Maltepe ilkokulunda.

Cuma günleri serbest beslenme günümüzdü.

O gün her öğrenci dilediği yiyeceği okula getirebiliyordu.

Pazartesi peynir ekmek zeytin...

Salı yumurta ekmek patates.

Her gün herkes aynı beslenme çantasını hazırlamak zorundaydı.

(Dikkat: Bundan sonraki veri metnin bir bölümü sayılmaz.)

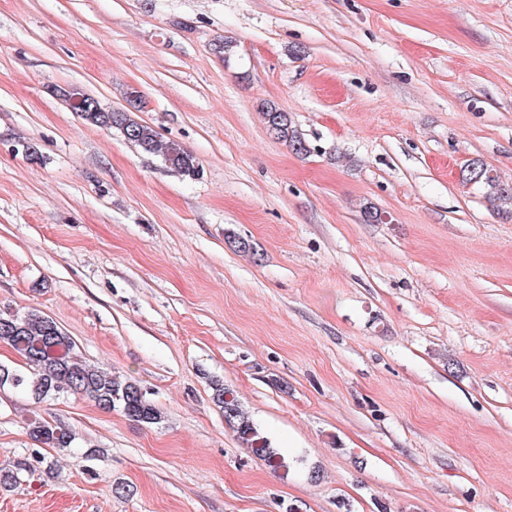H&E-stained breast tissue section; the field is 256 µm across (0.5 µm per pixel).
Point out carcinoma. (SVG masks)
Masks as SVG:
<instances>
[{
    "label": "carcinoma",
    "instance_id": "carcinoma-1",
    "mask_svg": "<svg viewBox=\"0 0 512 512\" xmlns=\"http://www.w3.org/2000/svg\"><path fill=\"white\" fill-rule=\"evenodd\" d=\"M60 96L68 102L71 111L87 123L120 132L141 151L161 156L166 167L182 177L198 175L199 162L191 152L177 142L161 140L151 126L133 119L132 113L141 105L138 91L131 88L125 93L128 107L123 112L107 110L97 99L77 89H62ZM263 119L273 139L286 143L297 155L311 152L309 142L295 127L288 112L274 103H267L263 106ZM460 180L477 188L494 209L512 215V184L502 181L483 162L474 159L464 164ZM0 339L8 341L26 363L23 371L0 364V387H23L39 402L55 399L62 393L78 395L103 410L117 407L127 418L143 424L157 425L164 419L163 412L145 397L134 381L82 360L75 352L72 338L48 316L34 312L22 316L0 314ZM212 388L224 421L238 438L271 467L284 466L278 449L271 446L234 395L217 381L212 382ZM26 426L28 435L40 448L74 447L75 432L60 422L33 417ZM31 471L32 464L26 457L15 460L8 469L0 468V488L17 484L21 476Z\"/></svg>",
    "mask_w": 512,
    "mask_h": 512
}]
</instances>
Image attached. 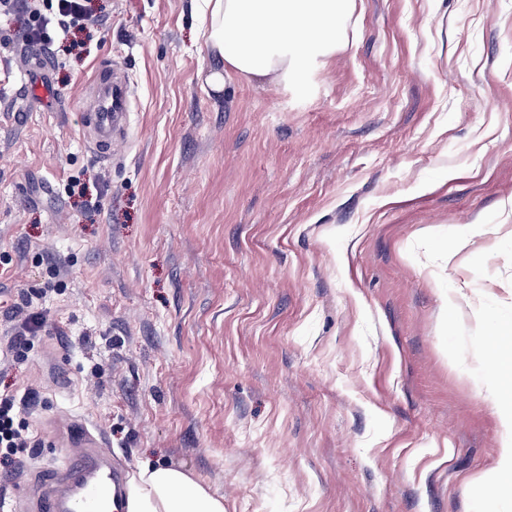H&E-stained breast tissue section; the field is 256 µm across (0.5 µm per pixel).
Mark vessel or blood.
I'll list each match as a JSON object with an SVG mask.
<instances>
[{"mask_svg":"<svg viewBox=\"0 0 512 512\" xmlns=\"http://www.w3.org/2000/svg\"><path fill=\"white\" fill-rule=\"evenodd\" d=\"M50 63L41 50H32L20 78L16 106L48 84ZM132 90L119 69L100 63L84 96L83 139L97 155L111 157L127 126ZM73 449L58 471L42 479L37 512H100L98 502L109 495L114 508H121L126 484L125 469L112 460V450L100 432L77 424L72 426Z\"/></svg>","mask_w":512,"mask_h":512,"instance_id":"b4317fda","label":"vessel or blood"}]
</instances>
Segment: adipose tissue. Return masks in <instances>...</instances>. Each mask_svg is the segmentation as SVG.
I'll list each match as a JSON object with an SVG mask.
<instances>
[{
	"instance_id": "adipose-tissue-1",
	"label": "adipose tissue",
	"mask_w": 512,
	"mask_h": 512,
	"mask_svg": "<svg viewBox=\"0 0 512 512\" xmlns=\"http://www.w3.org/2000/svg\"><path fill=\"white\" fill-rule=\"evenodd\" d=\"M354 0H205L200 37L223 63L208 85L232 78L287 83L310 60L336 54ZM126 512H224V498L172 464H143L133 474Z\"/></svg>"
}]
</instances>
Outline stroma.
<instances>
[{"mask_svg": "<svg viewBox=\"0 0 512 512\" xmlns=\"http://www.w3.org/2000/svg\"><path fill=\"white\" fill-rule=\"evenodd\" d=\"M89 6L23 112L0 30V296L47 316L0 366L40 396L0 499L81 420L225 512H512V0H355L335 58L218 91L192 0ZM106 59L134 95L109 159L79 106Z\"/></svg>", "mask_w": 512, "mask_h": 512, "instance_id": "obj_1", "label": "stroma"}]
</instances>
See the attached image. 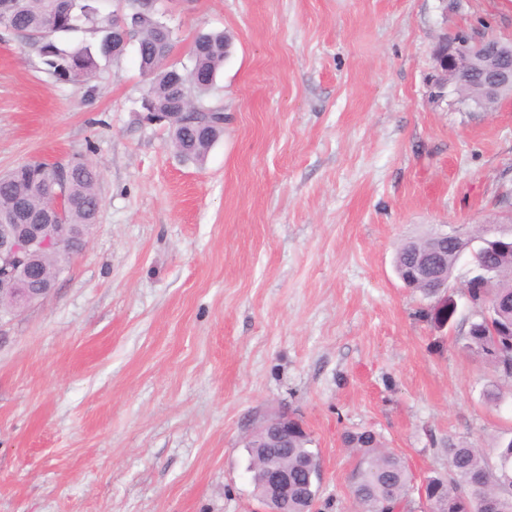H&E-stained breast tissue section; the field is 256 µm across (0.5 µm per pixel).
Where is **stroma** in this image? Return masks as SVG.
<instances>
[{"mask_svg": "<svg viewBox=\"0 0 512 512\" xmlns=\"http://www.w3.org/2000/svg\"><path fill=\"white\" fill-rule=\"evenodd\" d=\"M187 60L231 49L203 162L147 121L136 43L60 83L0 33V174L79 157L100 172L86 247L0 318V512H260L248 435L298 418L318 512H355L345 432H376L414 485L449 445L512 431V391L437 330L394 270L433 231L512 214V102H434L432 50L512 39V0H158Z\"/></svg>", "mask_w": 512, "mask_h": 512, "instance_id": "1", "label": "stroma"}]
</instances>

Hepimiz eşit oluyorduk böylece...

Zengini yoksulu...

Tüm öğrenciler aynı menüyü yiyordu.

Bir tek cumaları serbestti.

O gün herkes annesinin çantasına koyduğu şeyi serbestçe yiyebiliyordu.

Bir tek meyve hariç.

Muz!

Muz getirmek yasaktı...

Alan var alamayan var...

Her türlü meyve Cuma günü serbest...

Ama...

Muz hariç...

★★★

Zaten bir çok evde olduğu gibi bizim evde de muz “ziynet” muamelesi görüyordu.

Annemin evin ahalisine adilane şekilde dağıttığı muzdan hisseme herkes gibi yarım muz düşüyordu.

Haftada yarım muz!

★★★

Çocukluğun verdiği haylazlıkla bir Cuma günü...

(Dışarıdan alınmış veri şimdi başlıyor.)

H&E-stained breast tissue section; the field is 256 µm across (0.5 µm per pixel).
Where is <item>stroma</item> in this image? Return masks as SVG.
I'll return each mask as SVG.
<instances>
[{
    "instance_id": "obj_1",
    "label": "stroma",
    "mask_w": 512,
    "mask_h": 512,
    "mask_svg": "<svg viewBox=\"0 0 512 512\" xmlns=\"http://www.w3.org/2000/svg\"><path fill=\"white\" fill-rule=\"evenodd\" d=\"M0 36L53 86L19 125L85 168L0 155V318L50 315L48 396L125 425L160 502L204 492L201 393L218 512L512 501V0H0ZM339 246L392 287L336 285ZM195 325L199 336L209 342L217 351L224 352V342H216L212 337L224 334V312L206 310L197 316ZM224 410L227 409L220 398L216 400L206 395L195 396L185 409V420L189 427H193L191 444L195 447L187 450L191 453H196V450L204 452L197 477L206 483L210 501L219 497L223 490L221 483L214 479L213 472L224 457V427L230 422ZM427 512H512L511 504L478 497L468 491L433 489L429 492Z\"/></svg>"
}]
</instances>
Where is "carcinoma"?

Beslenme çantamın içine haftalık hakkım olan yarım muzu annemden habersiz tıkıştırmıştım.

Hem okulun muz yasağını delecek hem de arkadaşlarımın önünde muz yiyebilecektim.

Beslenme saati başladığında yaptığımın farkına vardım.

Arkadaşlarım elma portakal getirmişlerdi.

Meyvesi olmayanlar da vardı.

Beslenme çantamdan çıkartamadım o muzu.

Akşam eve geldiğimde çantamın içinde kararmış cıvımış bir muz duruyordu.

★★★

Yarın Cumhuriyet Bayramımız.

Cumhuriyet’in eğitiminden aklında ne kaldı diye sorarsanız.

Utancımdan çantadan çıkaramadığım kararmış o muzu derim.

Bir yarım muzun bana öğrettiği eşitlik ilkesi derim.